Excerpted records:
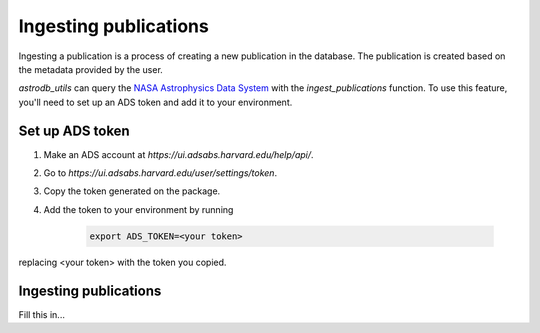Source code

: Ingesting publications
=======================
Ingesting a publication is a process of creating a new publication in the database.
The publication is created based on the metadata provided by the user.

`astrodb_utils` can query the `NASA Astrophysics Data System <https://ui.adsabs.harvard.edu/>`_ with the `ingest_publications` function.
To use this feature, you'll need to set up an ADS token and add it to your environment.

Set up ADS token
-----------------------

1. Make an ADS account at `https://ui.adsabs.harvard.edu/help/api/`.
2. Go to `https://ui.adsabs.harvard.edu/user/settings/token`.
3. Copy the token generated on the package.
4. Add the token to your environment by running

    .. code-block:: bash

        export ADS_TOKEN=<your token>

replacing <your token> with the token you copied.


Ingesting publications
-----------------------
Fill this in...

* * *

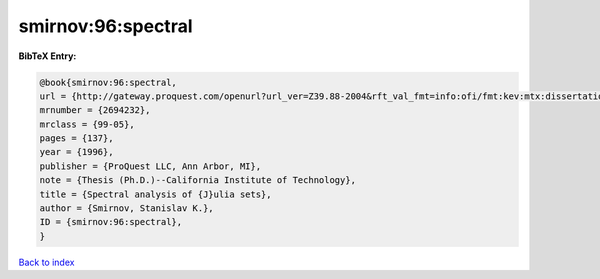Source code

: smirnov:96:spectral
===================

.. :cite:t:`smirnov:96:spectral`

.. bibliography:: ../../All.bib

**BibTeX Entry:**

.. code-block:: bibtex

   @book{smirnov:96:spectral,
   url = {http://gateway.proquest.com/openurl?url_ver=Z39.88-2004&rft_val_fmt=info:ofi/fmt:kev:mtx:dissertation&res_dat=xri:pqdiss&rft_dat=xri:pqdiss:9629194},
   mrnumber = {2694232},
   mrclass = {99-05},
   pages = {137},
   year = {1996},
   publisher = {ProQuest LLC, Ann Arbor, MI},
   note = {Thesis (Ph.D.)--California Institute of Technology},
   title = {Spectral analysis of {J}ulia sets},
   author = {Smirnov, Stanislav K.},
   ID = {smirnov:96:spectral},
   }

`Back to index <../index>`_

==

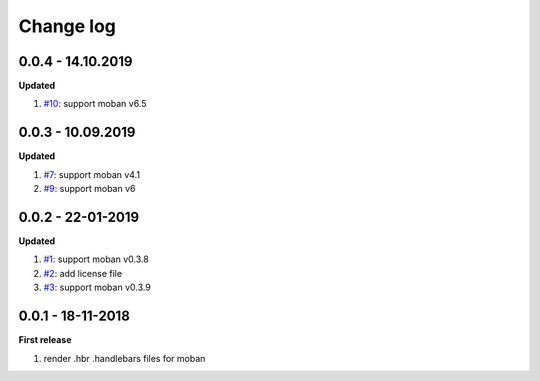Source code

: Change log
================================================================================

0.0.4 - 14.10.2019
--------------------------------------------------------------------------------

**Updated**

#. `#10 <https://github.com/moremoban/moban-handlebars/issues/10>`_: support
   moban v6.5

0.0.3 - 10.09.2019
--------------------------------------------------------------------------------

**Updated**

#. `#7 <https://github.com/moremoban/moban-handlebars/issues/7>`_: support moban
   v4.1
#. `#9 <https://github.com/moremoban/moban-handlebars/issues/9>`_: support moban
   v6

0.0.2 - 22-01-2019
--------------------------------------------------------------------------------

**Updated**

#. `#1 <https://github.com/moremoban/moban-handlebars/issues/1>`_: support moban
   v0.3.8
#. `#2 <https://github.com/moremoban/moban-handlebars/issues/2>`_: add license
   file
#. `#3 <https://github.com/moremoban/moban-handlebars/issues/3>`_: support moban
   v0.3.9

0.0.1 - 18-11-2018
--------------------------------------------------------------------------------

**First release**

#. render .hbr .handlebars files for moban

Directions: Copy out each line in the listing that has the word "https".

Answer to the problem:
`astrodb_utils` can query the `NASA Astrophysics Data System <https://ui.adsabs.harvard.edu/>`_ with the `ingest_publications` function.
1. Make an ADS account at `https://ui.adsabs.harvard.edu/help/api/`.
2. Go to `https://ui.adsabs.harvard.edu/user/settings/token`.
#. `#10 <https://github.com/moremoban/moban-handlebars/issues/10>`_: support
#. `#7 <https://github.com/moremoban/moban-handlebars/issues/7>`_: support moban
#. `#9 <https://github.com/moremoban/moban-handlebars/issues/9>`_: support moban
#. `#1 <https://github.com/moremoban/moban-handlebars/issues/1>`_: support moban
#. `#2 <https://github.com/moremoban/moban-handlebars/issues/2>`_: add license
#. `#3 <https://github.com/moremoban/moban-handlebars/issues/3>`_: support moban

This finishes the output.